Jan 26 06:51:09 crc-hsl9k-master-0 systemd[1]: install-runc.service: Consumed 11ms CPU time
- For the cgroup2, run the below from the node:
sh
mount | grep cgroup2
raw
cgroup2 on /sys/fs/cgroup type cgroup2 (rw,nosuid,nodev,noexec,relatime,seclabel)
cgroup on /var/lib/containers/storage/overlay/1ec73edf3e99a0772aaab2ba0f27110bb879a9fe86f607acc9de822489a4a9e1/merged/sys/fs/cgroup type cgroup2 (rw,nosuid,nodev,noexec,relatime,seclabel)
- For the kernelarguments, run the below from the node:
sh
# check kernel args in the node boot
cat /proc/cmdline
raw
BOOT_IMAGE=(hd0,gpt3)/ostree/rhcos-36fd944867b0e491991a65f6f3b7209c937fe3bd7cdbd855c7c5d5a7070ce570/vmlinuz-4.18.0-305.28.1.el8_4.x86_64 random.trust_cpu=on console=tty0 console=ttyS0,115200n8 ignition.platform.id=qemu ostree=/ostree/boot.1/rhcos/36fd944867b0e491991a65f6f3b7209c937fe3bd7cdbd855c7c5d5a7070ce570/0 root=UUID=91ba4914-fd2b-4a7c-b498-28585a80a40e rw rootflags=prjquota systemd.unified_cgroup_hierarchy=1 cgroup_no_v1=all psi=1
- For the subid configuration we run the below from the node:
sh
cat /etc/subuid
cat /etc/subgid
raw
core:100000:65536
containers:200000:268435456
raw
core:100000:65536
containers:200000:268435456
And we can observe that entries for container user and group exists too:
sh
getent passwd containers
getent group containers
raw
containers:x:1001:995:User for housing the sub ID range for containers:/var/home/containers:/sbin/nologin
raw
containers:x:995:
- For the cri-o configuration we run the below from the node:
sh
cat /etc/crio/crio.conf.d/99-crio-userns.conf
raw
# https://github.com/cri-o/cri-o/blob/main/docs/crio.conf.5.md#crioruntimeruntimes-table
[crio.runtime.runtimes.runc]
allowed_annotations=["io.kubernetes.cri-o.userns-mode"]

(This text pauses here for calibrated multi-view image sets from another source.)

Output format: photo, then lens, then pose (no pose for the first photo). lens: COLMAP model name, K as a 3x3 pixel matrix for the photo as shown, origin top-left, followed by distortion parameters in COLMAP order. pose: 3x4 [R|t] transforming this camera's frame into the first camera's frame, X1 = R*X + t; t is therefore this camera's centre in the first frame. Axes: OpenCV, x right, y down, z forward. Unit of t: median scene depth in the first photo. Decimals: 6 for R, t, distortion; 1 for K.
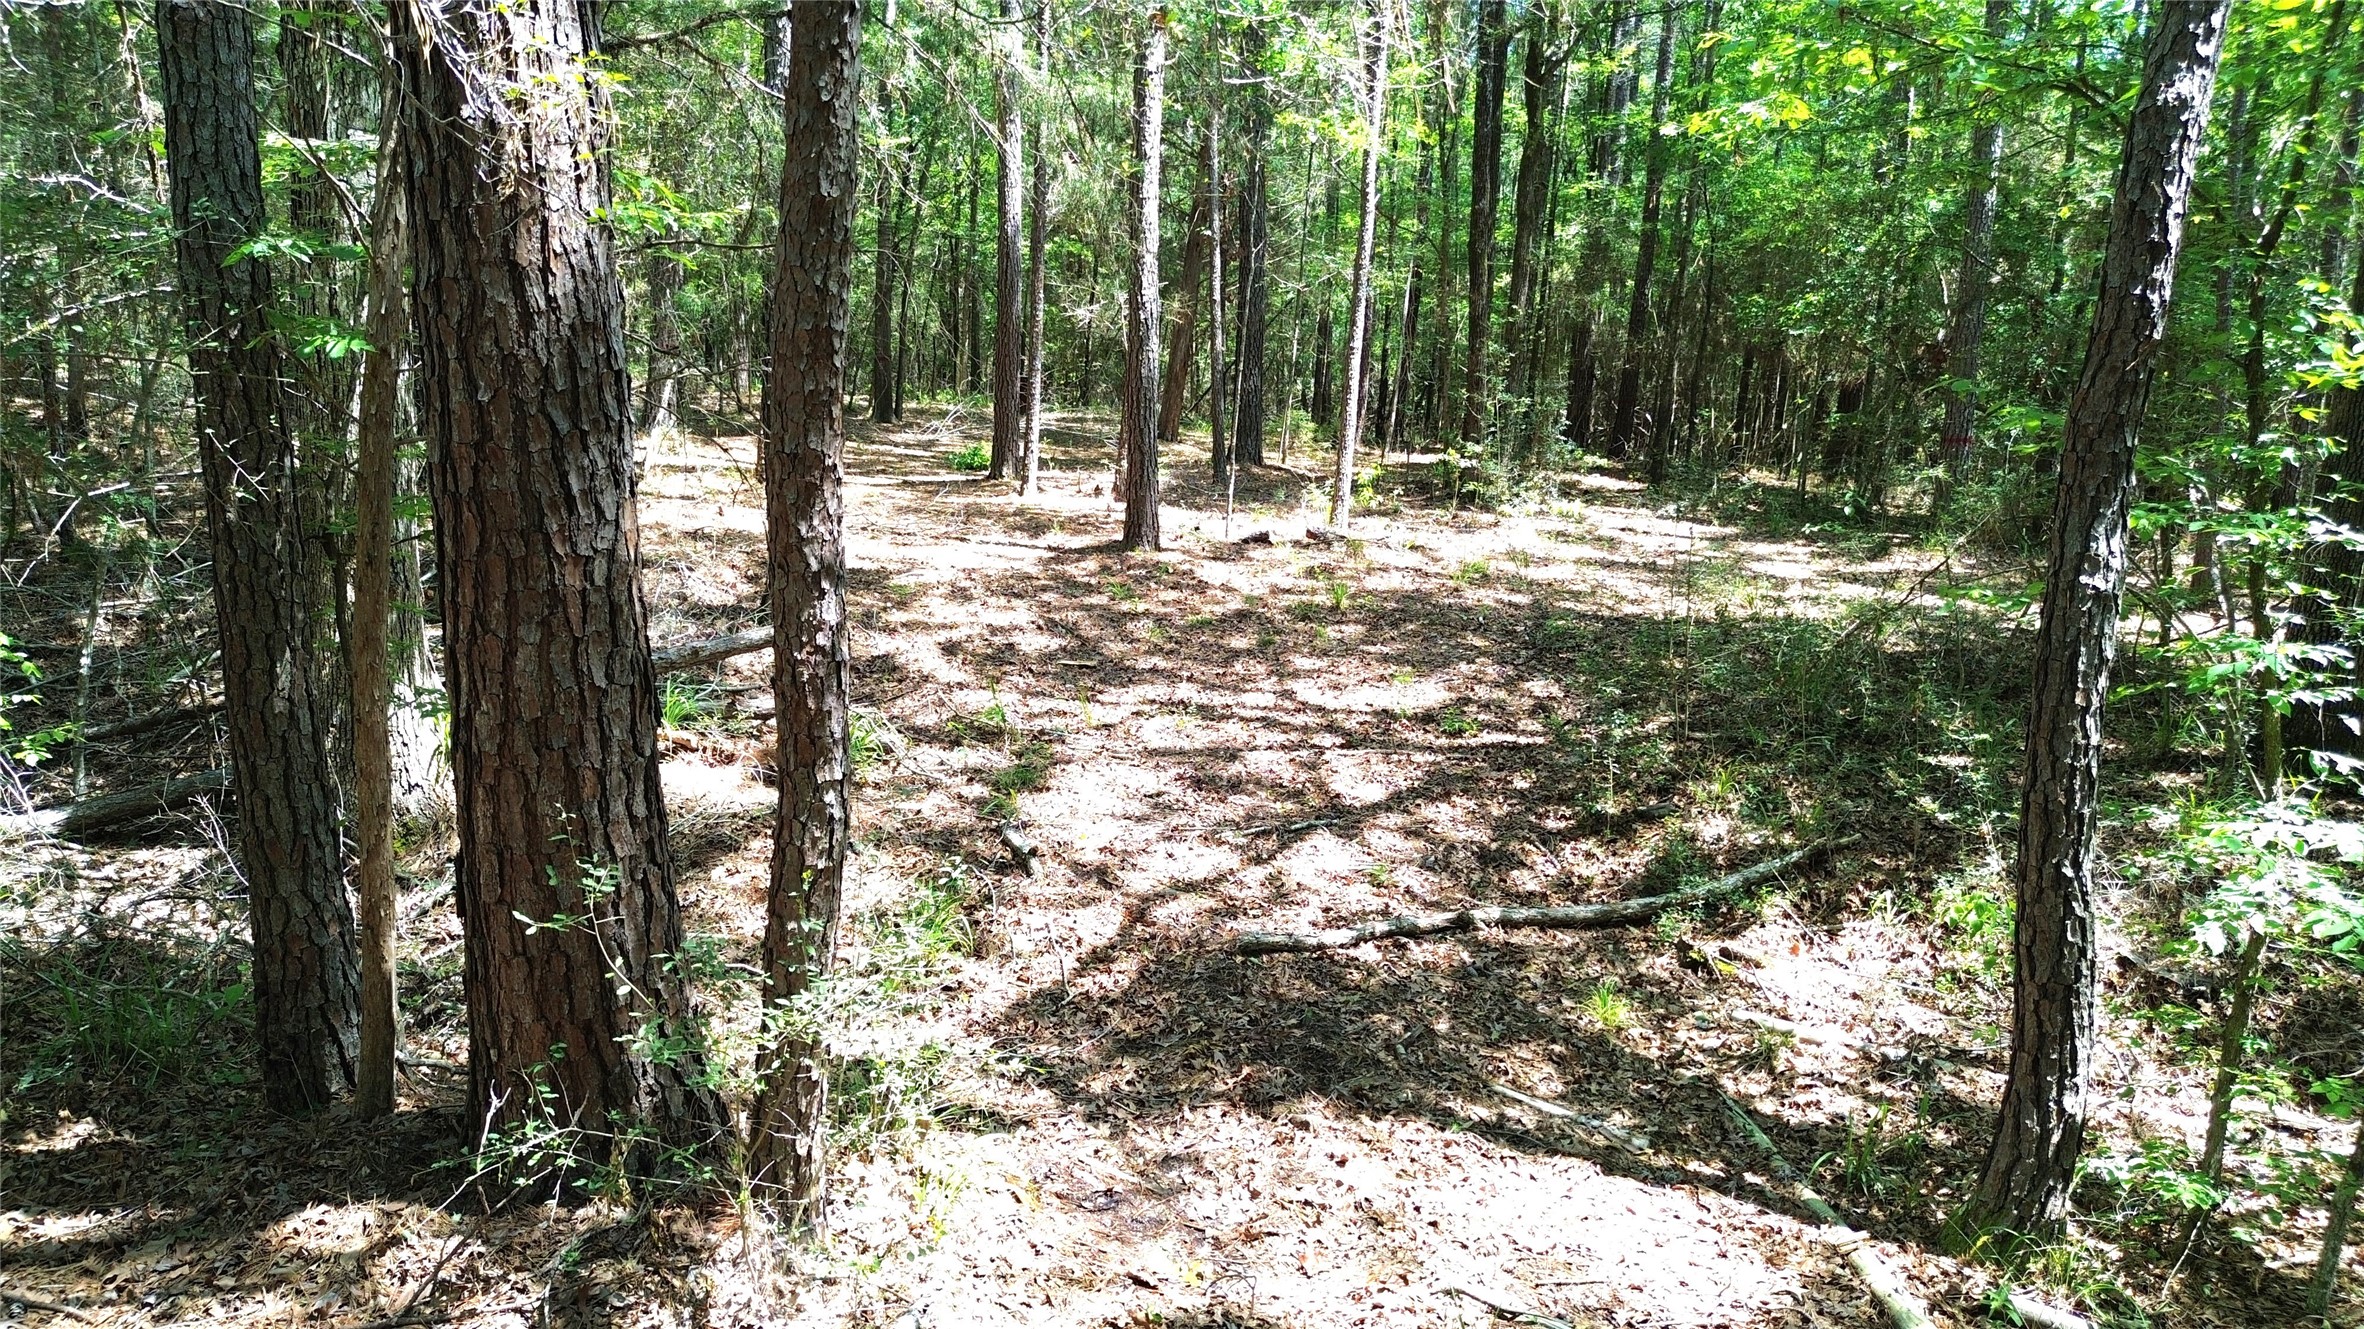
lens RADIAL K [[1690.8, 0, 1174.2], [0, 1690.8, 655.9], [0, 0, 1]] dist [0.074686, -0.067981]
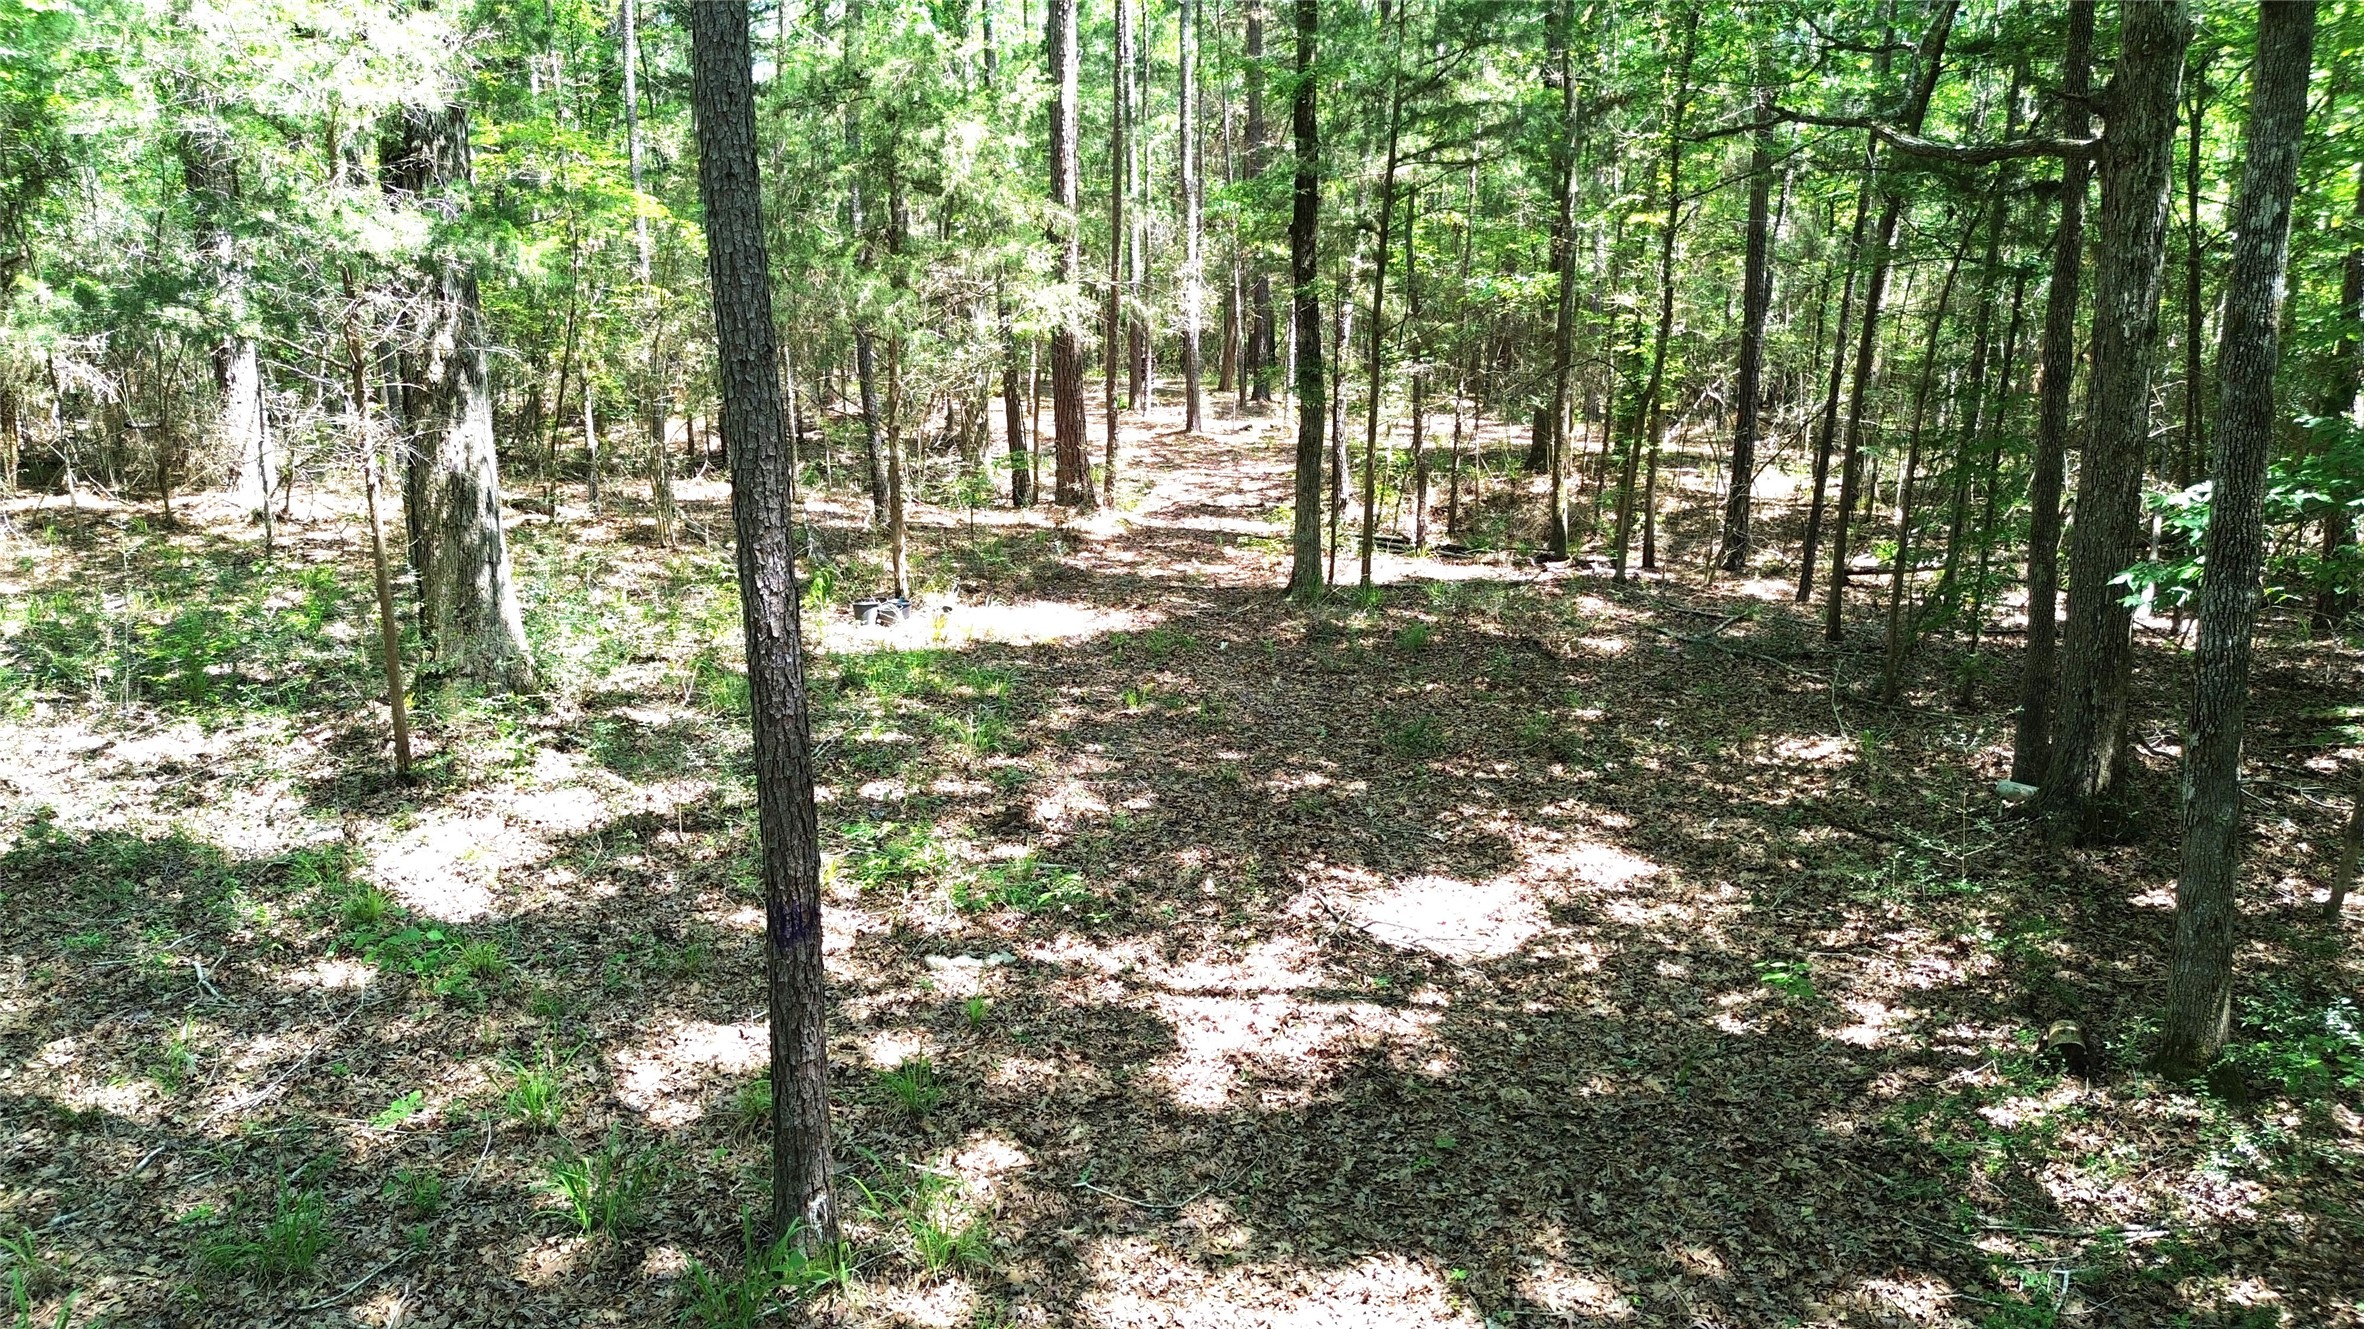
lens RADIAL K [[1690.8, 0, 1165.8], [0, 1690.8, 681.4], [0, 0, 1]] dist [0.074686, -0.067981]
pose [[0.996396, -0.028998, -0.079714, 0.237688], [0.031618, 0.998994, 0.031801, 0.412572], [0.078711, -0.034206, 0.996310, -2.744851]]
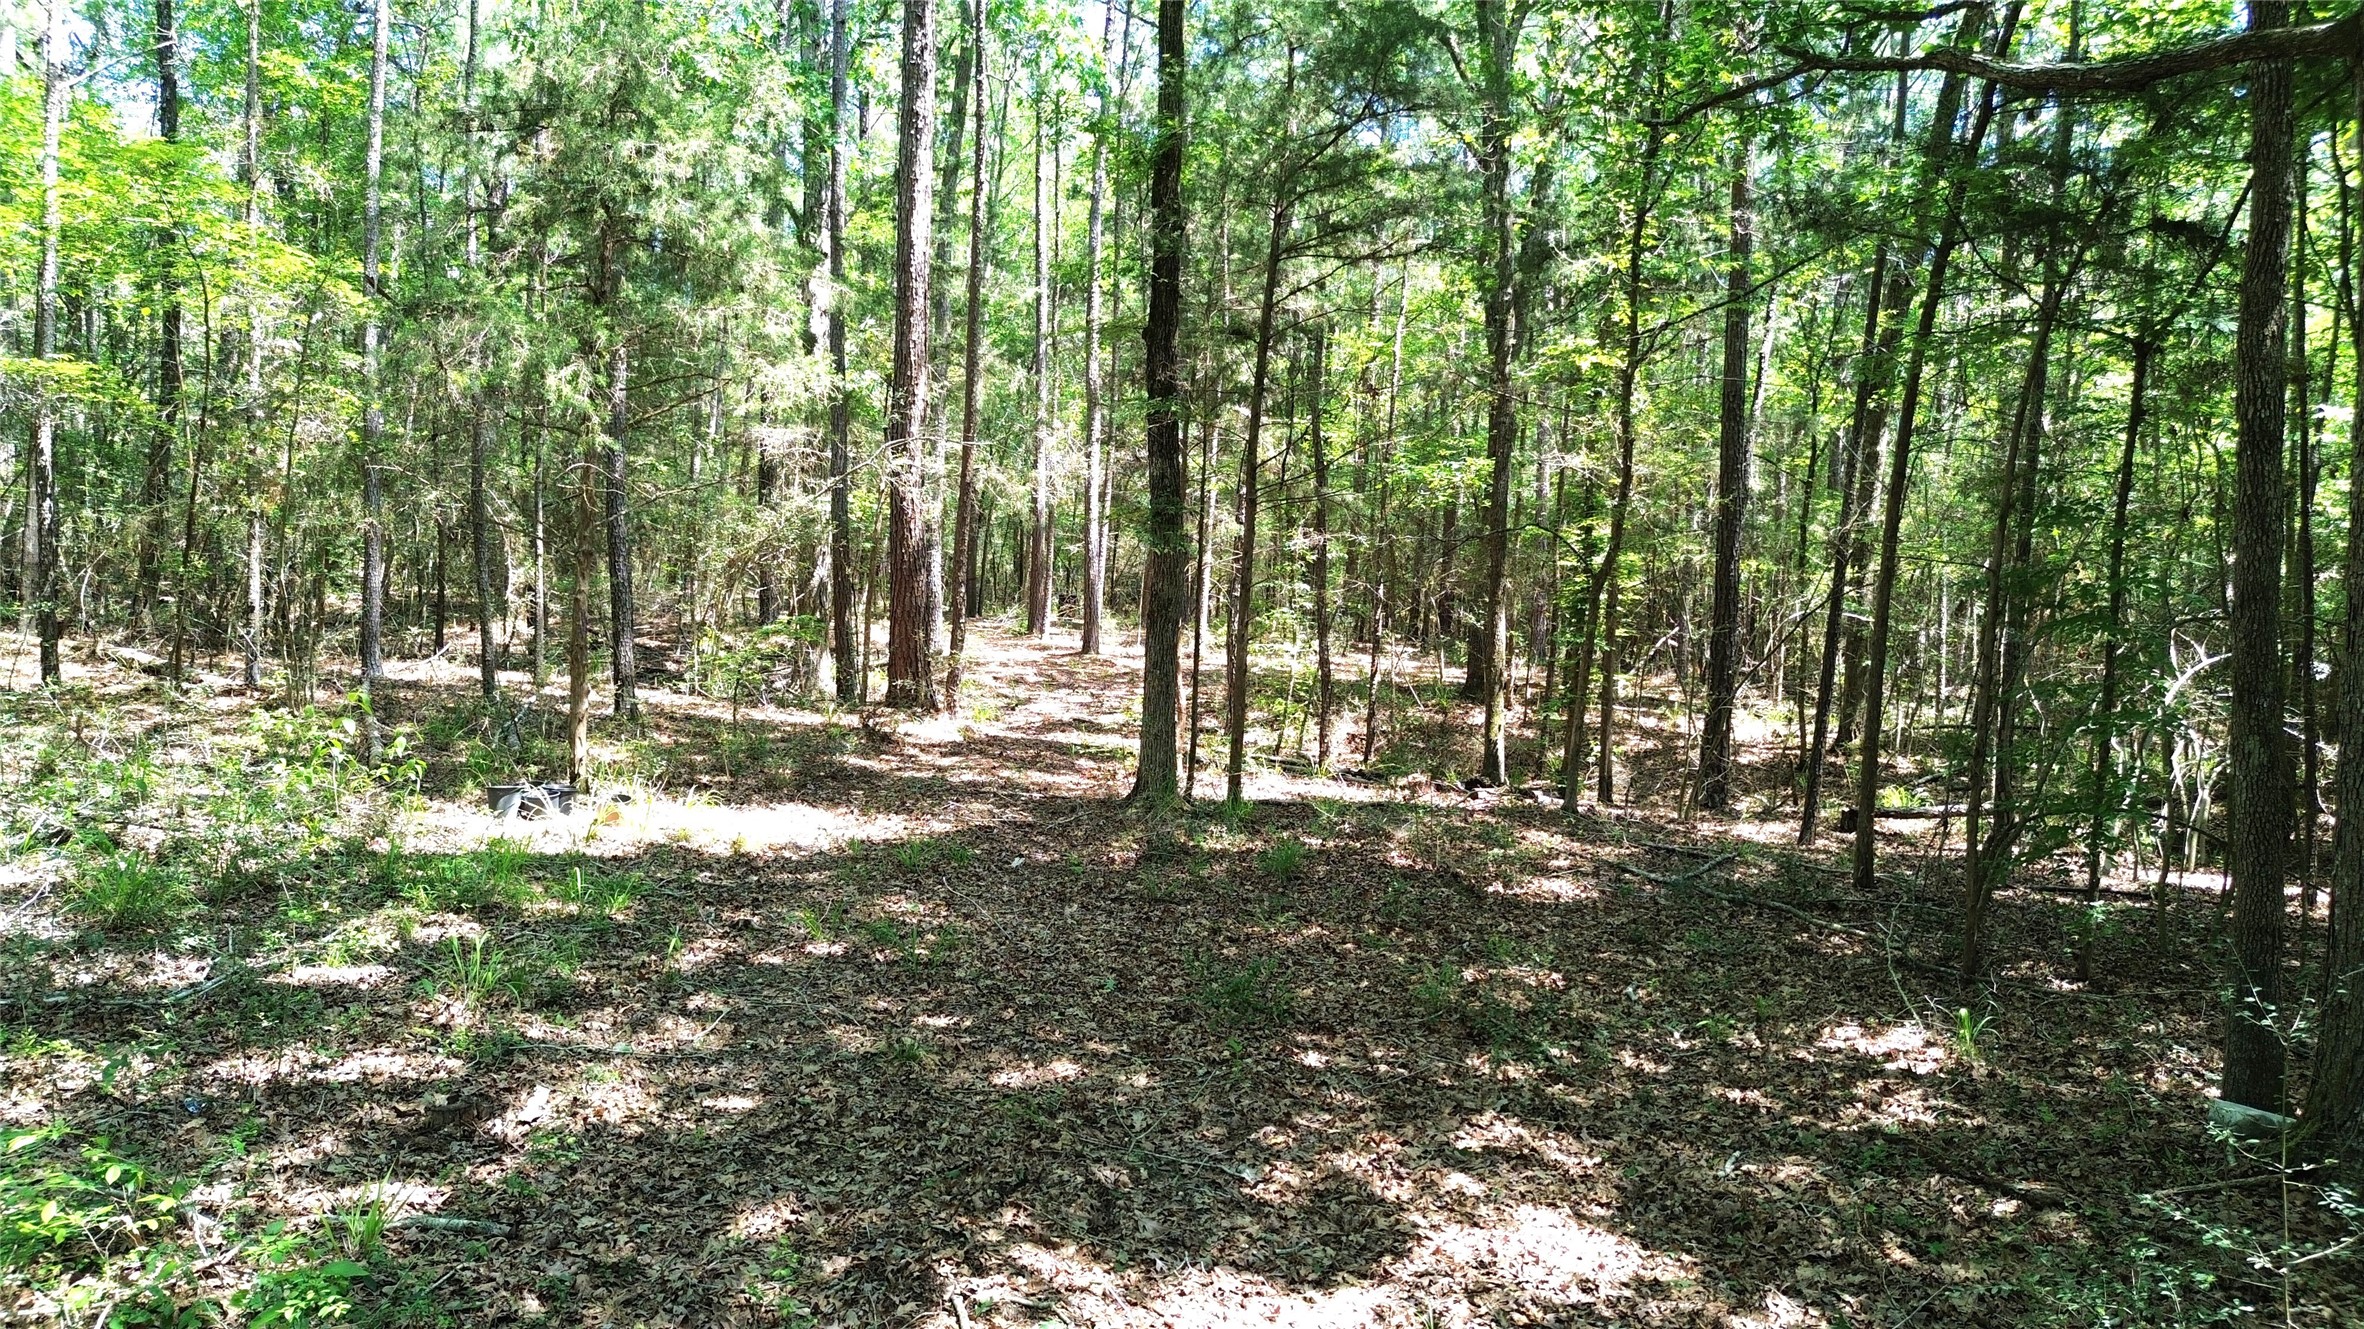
lens RADIAL K [[1690.8, 0, 1186.1], [0, 1690.8, 668.8], [0, 0, 1]] dist [0.074686, -0.067981]
pose [[0.999244, -0.003511, -0.038707, 0.351997], [-0.001819, 0.990593, -0.136830, 0.472098], [0.038824, 0.136797, 0.989838, -2.115051]]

Now we can use the annotation below to enable user namespaces for a particular Pod:
yaml
apiVersion: v1
kind: Pod
metadata:
name: test-userns
annotations:
io.kubernetes.cri-o.userns-mode: "auto:size=65536"
spec:
serviceAccountName: test-userns
containers:
- name: userns-test
image: quay.io/fedora/fedora:35
command: ["sleep", "3600"]
Let's try quickly with the below:
sh
# Create a namespace
oc new-project test-userns
# Create the 'test-userns' service account to be used
oc create sa test-userns
# Add edit role to the sa
oc adm policy add-role-to-user edit -z test-userns
# Add anyuid security context constraint to the sa
oc adm policy add-scc-to-user anyuid -z test-userns
# We create the service
oc create -f pod.yaml --as system:serviceaccount:$( oc project -q ):test-userns
When the pod is ready, we check the user namespace by:
sh
oc exec pod/test-userns -- cat /proc/1/uid_map
raw
0 200000 65536
This means that the [0..65535] uids inside the container are mapped to [200000..265535] into the parent container.
When the user namespace is not used, the content of this file will be:
raw
0 0 4294967295
Wrap-up
With this configuration we can quickly set up our OCP cluster to quickly experiment with and investigate user namespace.
Knowledgements
- Thanks to Fraser Tweedale for his sessions to understand better the user namespaces.